**SUPPLIED RECORDS:**
_ _ _ _ _
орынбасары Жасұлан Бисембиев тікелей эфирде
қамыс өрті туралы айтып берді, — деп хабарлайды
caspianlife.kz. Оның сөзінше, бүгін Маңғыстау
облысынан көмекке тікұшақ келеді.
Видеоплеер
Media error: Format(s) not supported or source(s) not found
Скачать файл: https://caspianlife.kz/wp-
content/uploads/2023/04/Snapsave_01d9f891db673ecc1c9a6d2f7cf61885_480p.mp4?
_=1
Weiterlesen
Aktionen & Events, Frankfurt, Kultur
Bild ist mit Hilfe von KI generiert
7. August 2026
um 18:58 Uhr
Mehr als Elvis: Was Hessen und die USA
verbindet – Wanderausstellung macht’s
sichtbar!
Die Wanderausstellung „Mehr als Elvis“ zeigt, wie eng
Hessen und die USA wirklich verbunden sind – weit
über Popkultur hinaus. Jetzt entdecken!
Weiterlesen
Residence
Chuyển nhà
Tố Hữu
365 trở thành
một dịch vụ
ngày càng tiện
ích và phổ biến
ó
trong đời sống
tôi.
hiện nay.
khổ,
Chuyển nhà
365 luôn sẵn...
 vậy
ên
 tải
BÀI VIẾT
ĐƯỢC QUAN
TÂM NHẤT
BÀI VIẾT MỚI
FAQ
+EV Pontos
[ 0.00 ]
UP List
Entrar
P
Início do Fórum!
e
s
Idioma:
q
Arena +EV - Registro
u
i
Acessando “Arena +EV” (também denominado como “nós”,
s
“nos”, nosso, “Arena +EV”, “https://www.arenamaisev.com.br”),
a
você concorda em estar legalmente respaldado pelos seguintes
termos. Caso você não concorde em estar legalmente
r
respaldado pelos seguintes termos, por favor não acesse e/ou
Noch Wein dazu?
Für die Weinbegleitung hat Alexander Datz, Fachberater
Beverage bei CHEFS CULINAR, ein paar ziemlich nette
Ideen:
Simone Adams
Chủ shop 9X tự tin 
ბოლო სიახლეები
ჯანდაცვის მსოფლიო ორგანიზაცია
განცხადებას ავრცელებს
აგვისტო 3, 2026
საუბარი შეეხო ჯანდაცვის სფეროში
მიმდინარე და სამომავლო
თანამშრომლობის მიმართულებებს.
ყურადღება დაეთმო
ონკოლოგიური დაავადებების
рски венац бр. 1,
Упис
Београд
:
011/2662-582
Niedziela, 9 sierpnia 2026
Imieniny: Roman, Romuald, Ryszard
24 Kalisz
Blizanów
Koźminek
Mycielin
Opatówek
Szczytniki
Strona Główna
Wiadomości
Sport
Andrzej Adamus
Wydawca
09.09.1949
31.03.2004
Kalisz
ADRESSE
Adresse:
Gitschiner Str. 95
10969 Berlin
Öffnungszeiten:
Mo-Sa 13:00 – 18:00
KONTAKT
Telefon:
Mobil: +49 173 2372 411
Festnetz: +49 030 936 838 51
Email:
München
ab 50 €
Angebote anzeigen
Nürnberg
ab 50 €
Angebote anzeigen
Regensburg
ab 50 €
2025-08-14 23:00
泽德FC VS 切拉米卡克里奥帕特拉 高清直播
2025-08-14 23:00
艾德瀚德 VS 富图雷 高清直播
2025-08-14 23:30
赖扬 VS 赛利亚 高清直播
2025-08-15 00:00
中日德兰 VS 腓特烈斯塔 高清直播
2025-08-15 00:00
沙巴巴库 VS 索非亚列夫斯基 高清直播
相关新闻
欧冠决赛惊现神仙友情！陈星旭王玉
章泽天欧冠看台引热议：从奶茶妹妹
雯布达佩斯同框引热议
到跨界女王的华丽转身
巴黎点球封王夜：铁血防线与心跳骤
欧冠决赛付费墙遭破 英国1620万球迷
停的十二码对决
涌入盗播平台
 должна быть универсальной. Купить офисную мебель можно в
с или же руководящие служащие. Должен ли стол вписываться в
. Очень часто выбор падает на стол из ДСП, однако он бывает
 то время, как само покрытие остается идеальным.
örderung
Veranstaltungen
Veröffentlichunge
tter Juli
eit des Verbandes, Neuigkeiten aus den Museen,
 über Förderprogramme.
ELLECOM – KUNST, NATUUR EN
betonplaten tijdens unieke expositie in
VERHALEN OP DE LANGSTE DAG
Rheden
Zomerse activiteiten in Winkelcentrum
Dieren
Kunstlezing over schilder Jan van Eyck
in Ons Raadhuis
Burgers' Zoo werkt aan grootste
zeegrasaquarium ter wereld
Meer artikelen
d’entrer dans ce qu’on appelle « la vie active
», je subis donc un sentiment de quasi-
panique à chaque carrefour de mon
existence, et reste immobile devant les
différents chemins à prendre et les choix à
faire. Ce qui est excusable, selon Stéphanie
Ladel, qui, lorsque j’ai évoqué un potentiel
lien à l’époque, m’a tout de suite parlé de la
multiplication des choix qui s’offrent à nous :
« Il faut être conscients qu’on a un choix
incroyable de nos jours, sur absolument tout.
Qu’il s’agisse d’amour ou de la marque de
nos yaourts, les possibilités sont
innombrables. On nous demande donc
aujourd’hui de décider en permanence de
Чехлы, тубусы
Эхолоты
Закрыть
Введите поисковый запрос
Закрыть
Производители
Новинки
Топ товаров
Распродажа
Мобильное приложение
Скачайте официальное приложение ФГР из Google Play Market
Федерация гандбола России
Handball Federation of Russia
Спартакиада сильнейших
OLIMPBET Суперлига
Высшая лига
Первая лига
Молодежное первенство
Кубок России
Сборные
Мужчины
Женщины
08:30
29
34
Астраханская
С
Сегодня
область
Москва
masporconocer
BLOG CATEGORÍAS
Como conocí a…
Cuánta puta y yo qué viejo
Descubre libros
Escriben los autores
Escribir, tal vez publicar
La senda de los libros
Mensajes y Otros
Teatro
_ _ _ _ _
**JOB:**
In full and word for word, set down the records shown above.

**ANSWER BOX:**
орынбасары Жасұлан Бисембиев тікелей эфирде
қамыс өрті туралы айтып берді, — деп хабарлайды
caspianlife.kz. Оның сөзінше, бүгін Маңғыстау
облысынан көмекке тікұшақ келеді.
Видеоплеер
Media error: Format(s) not supported or source(s) not found
Скачать файл: https://caspianlife.kz/wp-
content/uploads/2023/04/Snapsave_01d9f891db673ecc1c9a6d2f7cf61885_480p.mp4?
_=1
Weiterlesen
Aktionen & Events, Frankfurt, Kultur
Bild ist mit Hilfe von KI generiert
7. August 2026
um 18:58 Uhr
Mehr als Elvis: Was Hessen und die USA
verbindet – Wanderausstellung macht’s
sichtbar!
Die Wanderausstellung „Mehr als Elvis“ zeigt, wie eng
Hessen und die USA wirklich verbunden sind – weit
über Popkultur hinaus. Jetzt entdecken!
Weiterlesen
Residence
Chuyển nhà
Tố Hữu
365 trở thành
một dịch vụ
ngày càng tiện
ích và phổ biến
ó
trong đời sống
tôi.
hiện nay.
khổ,
Chuyển nhà
365 luôn sẵn...
 vậy
ên
 tải
BÀI VIẾT
ĐƯỢC QUAN
TÂM NHẤT
BÀI VIẾT MỚI
FAQ
+EV Pontos
[ 0.00 ]
UP List
Entrar
P
Início do Fórum!
e
s
Idioma:
q
Arena +EV - Registro
u
i
Acessando “Arena +EV” (também denominado como “nós”,
s
“nos”, nosso, “Arena +EV”, “https://www.arenamaisev.com.br”),
a
você concorda em estar legalmente respaldado pelos seguintes
termos. Caso você não concorde em estar legalmente
r
respaldado pelos seguintes termos, por favor não acesse e/ou
Noch Wein dazu?
Für die Weinbegleitung hat Alexander Datz, Fachberater
Beverage bei CHEFS CULINAR, ein paar ziemlich nette
Ideen:
Simone Adams
Chủ shop 9X tự tin 
ბოლო სიახლეები
ჯანდაცვის მსოფლიო ორგანიზაცია
განცხადებას ავრცელებს
აგვისტო 3, 2026
საუბარი შეეხო ჯანდაცვის სფეროში
მიმდინარე და სამომავლო
თანამშრომლობის მიმართულებებს.
ყურადღება დაეთმო
ონკოლოგიური დაავადებების
рски венац бр. 1,
Упис
Београд
:
011/2662-582
Niedziela, 9 sierpnia 2026
Imieniny: Roman, Romuald, Ryszard
24 Kalisz
Blizanów
Koźminek
Mycielin
Opatówek
Szczytniki
Strona Główna
Wiadomości
Sport
Andrzej Adamus
Wydawca
09.09.1949
31.03.2004
Kalisz
ADRESSE
Adresse:
Gitschiner Str. 95
10969 Berlin
Öffnungszeiten:
Mo-Sa 13:00 – 18:00
KONTAKT
Telefon:
Mobil: +49 173 2372 411
Festnetz: +49 030 936 838 51
Email:
München
ab 50 €
Angebote anzeigen
Nürnberg
ab 50 €
Angebote anzeigen
Regensburg
ab 50 €
2025-08-14 23:00
泽德FC VS 切拉米卡克里奥帕特拉 高清直播
2025-08-14 23:00
艾德瀚德 VS 富图雷 高清直播
2025-08-14 23:30
赖扬 VS 赛利亚 高清直播
2025-08-15 00:00
中日德兰 VS 腓特烈斯塔 高清直播
2025-08-15 00:00
沙巴巴库 VS 索非亚列夫斯基 高清直播
相关新闻
欧冠决赛惊现神仙友情！陈星旭王玉
章泽天欧冠看台引热议：从奶茶妹妹
雯布达佩斯同框引热议
到跨界女王的华丽转身
巴黎点球封王夜：铁血防线与心跳骤
欧冠决赛付费墙遭破 英国1620万球迷
停的十二码对决
涌入盗播平台
 должна быть универсальной. Купить офисную мебель можно в
с или же руководящие служащие. Должен ли стол вписываться в
. Очень часто выбор падает на стол из ДСП, однако он бывает
 то время, как само покрытие остается идеальным.
örderung
Veranstaltungen
Veröffentlichunge
tter Juli
eit des Verbandes, Neuigkeiten aus den Museen,
 über Förderprogramme.
ELLECOM – KUNST, NATUUR EN
betonplaten tijdens unieke expositie in
VERHALEN OP DE LANGSTE DAG
Rheden
Zomerse activiteiten in Winkelcentrum
Dieren
Kunstlezing over schilder Jan van Eyck
in Ons Raadhuis
Burgers' Zoo werkt aan grootste
zeegrasaquarium ter wereld
Meer artikelen
d’entrer dans ce qu’on appelle « la vie active
», je subis donc un sentiment de quasi-
panique à chaque carrefour de mon
existence, et reste immobile devant les
différents chemins à prendre et les choix à
faire. Ce qui est excusable, selon Stéphanie
Ladel, qui, lorsque j’ai évoqué un potentiel
lien à l’époque, m’a tout de suite parlé de la
multiplication des choix qui s’offrent à nous :
« Il faut être conscients qu’on a un choix
incroyable de nos jours, sur absolument tout.
Qu’il s’agisse d’amour ou de la marque de
nos yaourts, les possibilités sont
innombrables. On nous demande donc
aujourd’hui de décider en permanence de
Чехлы, тубусы
Эхолоты
Закрыть
Введите поисковый запрос
Закрыть
Производители
Новинки
Топ товаров
Распродажа
Мобильное приложение
Скачайте официальное приложение ФГР из Google Play Market
Федерация гандбола России
Handball Federation of Russia
Спартакиада сильнейших
OLIMPBET Суперлига
Высшая лига
Первая лига
Молодежное первенство
Кубок России
Сборные
Мужчины
Женщины
08:30
29
34
Астраханская
С
Сегодня
область
Москва
masporconocer
BLOG CATEGORÍAS
Como conocí a…
Cuánta puta y yo qué viejo
Descubre libros
Escriben los autores
Escribir, tal vez publicar
La senda de los libros
Mensajes y Otros
Teatro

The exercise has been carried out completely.